▸ Text under study
Shared keys

You can create a key to share with partners and enable authentication between the Origin Shield and the Adaptive Media Delivery (AMD) configuration.

​Akamai​ protects live origins through the Origin Shield technology, a mid-tier caching layer strategically placed close to your origin. The Origin Shield sits between the ​Akamai​ Intelligent Platform and your origin to protect your origin from request overload.

  • Although you can share a single shared key with multiple accounts, ​Akamai​ recommends that you only share each key with a single account.

  • You can generate a maximum of 10 keys for each Media Services Live origin.

  • To rotate one or two keys, keep a placeholder because rotation adds a new key and then deletes the old key.

  • After you create a shared key and the origin configuration is active, ensure that you share the key securely with the AMD configuration user. ​Akamai​ is not responsible for the security of this transmission.

  • You must share your origin hostname with other ​Akamai​ accounts to configure AMD.

▸ Extracted material
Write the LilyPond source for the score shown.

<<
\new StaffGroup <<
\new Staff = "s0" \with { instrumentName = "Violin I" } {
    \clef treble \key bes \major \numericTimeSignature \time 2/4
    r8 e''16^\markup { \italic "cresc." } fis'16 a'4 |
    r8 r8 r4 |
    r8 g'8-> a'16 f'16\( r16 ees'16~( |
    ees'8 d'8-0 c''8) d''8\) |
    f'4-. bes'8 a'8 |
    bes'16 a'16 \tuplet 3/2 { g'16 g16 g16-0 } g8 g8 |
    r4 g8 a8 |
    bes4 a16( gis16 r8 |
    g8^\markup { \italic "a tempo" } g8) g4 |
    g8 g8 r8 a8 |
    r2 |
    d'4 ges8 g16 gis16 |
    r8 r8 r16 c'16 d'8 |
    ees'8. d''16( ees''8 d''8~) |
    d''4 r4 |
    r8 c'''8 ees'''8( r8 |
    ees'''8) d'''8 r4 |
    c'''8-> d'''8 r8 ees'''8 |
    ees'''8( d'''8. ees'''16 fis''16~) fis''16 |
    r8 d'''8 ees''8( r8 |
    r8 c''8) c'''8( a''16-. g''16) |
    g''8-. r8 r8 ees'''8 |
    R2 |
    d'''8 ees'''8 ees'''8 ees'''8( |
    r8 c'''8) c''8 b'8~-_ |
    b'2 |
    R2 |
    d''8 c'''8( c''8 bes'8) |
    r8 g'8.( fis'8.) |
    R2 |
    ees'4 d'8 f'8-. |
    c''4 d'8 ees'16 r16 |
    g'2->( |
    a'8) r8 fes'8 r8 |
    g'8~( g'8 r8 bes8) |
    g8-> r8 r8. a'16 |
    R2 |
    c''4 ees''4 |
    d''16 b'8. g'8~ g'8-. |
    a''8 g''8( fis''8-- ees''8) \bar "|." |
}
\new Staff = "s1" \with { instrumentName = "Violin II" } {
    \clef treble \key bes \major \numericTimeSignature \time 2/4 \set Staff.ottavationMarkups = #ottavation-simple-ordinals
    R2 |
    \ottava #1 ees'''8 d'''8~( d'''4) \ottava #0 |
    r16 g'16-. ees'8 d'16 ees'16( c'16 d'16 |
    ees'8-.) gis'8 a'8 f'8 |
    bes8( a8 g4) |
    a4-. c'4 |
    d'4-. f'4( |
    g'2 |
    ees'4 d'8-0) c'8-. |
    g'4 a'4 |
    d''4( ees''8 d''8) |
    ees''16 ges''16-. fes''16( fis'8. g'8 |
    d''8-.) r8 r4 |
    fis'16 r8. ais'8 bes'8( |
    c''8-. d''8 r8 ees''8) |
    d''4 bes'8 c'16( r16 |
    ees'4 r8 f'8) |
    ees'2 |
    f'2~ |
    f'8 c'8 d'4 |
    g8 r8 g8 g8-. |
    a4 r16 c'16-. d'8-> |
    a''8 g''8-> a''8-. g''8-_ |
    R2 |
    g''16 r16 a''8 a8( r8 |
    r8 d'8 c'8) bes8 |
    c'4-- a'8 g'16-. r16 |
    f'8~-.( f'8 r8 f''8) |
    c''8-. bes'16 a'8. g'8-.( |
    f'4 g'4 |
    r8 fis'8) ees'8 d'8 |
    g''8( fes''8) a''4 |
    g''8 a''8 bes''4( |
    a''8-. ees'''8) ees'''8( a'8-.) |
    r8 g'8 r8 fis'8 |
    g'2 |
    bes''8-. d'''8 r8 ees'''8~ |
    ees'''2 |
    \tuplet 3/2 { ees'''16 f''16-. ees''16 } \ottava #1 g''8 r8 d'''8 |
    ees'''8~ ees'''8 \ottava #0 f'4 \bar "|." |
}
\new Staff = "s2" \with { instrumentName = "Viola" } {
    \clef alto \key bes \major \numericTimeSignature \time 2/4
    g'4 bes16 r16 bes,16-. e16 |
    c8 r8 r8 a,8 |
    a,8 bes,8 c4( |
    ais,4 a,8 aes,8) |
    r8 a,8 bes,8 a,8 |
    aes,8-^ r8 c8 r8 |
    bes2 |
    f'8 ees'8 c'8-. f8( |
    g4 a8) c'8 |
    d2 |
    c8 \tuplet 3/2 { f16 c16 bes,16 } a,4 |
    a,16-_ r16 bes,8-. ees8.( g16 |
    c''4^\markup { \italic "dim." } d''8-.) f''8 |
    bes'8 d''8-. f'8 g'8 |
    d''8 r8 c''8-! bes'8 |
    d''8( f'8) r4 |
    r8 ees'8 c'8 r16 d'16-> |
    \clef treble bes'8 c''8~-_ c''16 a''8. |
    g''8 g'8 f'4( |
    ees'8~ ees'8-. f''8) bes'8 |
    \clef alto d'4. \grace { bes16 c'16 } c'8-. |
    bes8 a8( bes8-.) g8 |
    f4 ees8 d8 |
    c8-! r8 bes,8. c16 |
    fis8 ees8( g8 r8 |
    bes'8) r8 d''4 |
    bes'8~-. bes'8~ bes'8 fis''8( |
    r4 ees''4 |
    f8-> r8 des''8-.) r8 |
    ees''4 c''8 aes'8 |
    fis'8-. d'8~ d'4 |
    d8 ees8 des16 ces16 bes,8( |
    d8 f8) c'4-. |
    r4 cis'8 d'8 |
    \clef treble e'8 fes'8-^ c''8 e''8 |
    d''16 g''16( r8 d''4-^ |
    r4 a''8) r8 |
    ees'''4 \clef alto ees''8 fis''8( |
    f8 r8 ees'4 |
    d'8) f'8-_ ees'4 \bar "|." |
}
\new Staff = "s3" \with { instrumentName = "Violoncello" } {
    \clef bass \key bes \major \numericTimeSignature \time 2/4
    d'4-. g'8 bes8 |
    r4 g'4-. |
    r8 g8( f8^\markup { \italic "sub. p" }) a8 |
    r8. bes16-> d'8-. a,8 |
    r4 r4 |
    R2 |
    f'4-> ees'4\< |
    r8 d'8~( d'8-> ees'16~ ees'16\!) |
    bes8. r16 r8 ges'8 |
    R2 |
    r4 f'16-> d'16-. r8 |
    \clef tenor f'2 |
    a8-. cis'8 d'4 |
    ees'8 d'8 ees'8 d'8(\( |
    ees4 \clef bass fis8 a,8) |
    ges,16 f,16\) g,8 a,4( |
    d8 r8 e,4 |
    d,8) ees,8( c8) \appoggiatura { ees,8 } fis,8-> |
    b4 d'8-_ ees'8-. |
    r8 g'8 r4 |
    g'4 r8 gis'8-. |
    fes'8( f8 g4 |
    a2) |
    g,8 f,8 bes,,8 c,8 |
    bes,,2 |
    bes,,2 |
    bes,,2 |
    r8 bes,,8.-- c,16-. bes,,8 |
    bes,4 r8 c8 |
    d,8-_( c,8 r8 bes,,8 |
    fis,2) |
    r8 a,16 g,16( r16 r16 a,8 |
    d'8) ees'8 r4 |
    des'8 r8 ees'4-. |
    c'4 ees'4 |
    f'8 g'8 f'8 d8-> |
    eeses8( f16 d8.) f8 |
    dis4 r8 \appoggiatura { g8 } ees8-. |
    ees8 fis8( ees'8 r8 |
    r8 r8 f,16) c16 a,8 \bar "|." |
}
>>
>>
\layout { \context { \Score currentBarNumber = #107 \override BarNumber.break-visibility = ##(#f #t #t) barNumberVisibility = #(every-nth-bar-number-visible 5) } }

▸ Assignment A
According to the page on shared keys, why should you keep a placeholder when you rotate one or two keys? Answer in one to three sentences.
▸ Assignment B
Continue the page on shared keys, picking up after its final point about sharing your origin hostname with other Akamai accounts.
The entries above are separate material, not part of the page on shared keys.

▸ Exercise answer A
Rotation adds a new key first and only then deletes the old key. A placeholder must therefore be kept so there is room for the new key.

▸ Exercise answer B
  • The user on the delivery configuration side receives the origin key information from the publisher or origin configuration user and copies the key.

  • On the AMD side, you must manually enter the shared key details along with the other details, such as the origin hostname, to complete the configuration.

Revoke or delete a shared key

To revoke or delete a shared key:

  1. Edit the existing origin configuration and select a specific shared key to delete.

  2. Notify the delivery account customers that they need to stop using the deleted shared key.

  3. Once the configuration is active, the origin will not accept the deleted key.


    Deleting a specific key will affect the delivery configuration using the deleted key. Don't delete the old key before you generate and distribute the new key to the delivery account users. Once a shared key is deleted, you cannot recover it.

Rotate a shared key

To rotate an existing shared key:

  1. Add or create a new key.

  2. Once the configuration is active, share the new key details with delivery accounts.


    Configuration usually takes two hours.

  3. Edit the configuration to delete the old key, after the deliver configuration is active with the new key.


Until the old key is deleted, both the keys will continue to exist. You can maintain a maximum number of 10 concurrent keys. To rotate a key, your current number of keys should not exceed 9 in order to use the 10th slot for the new rotating key.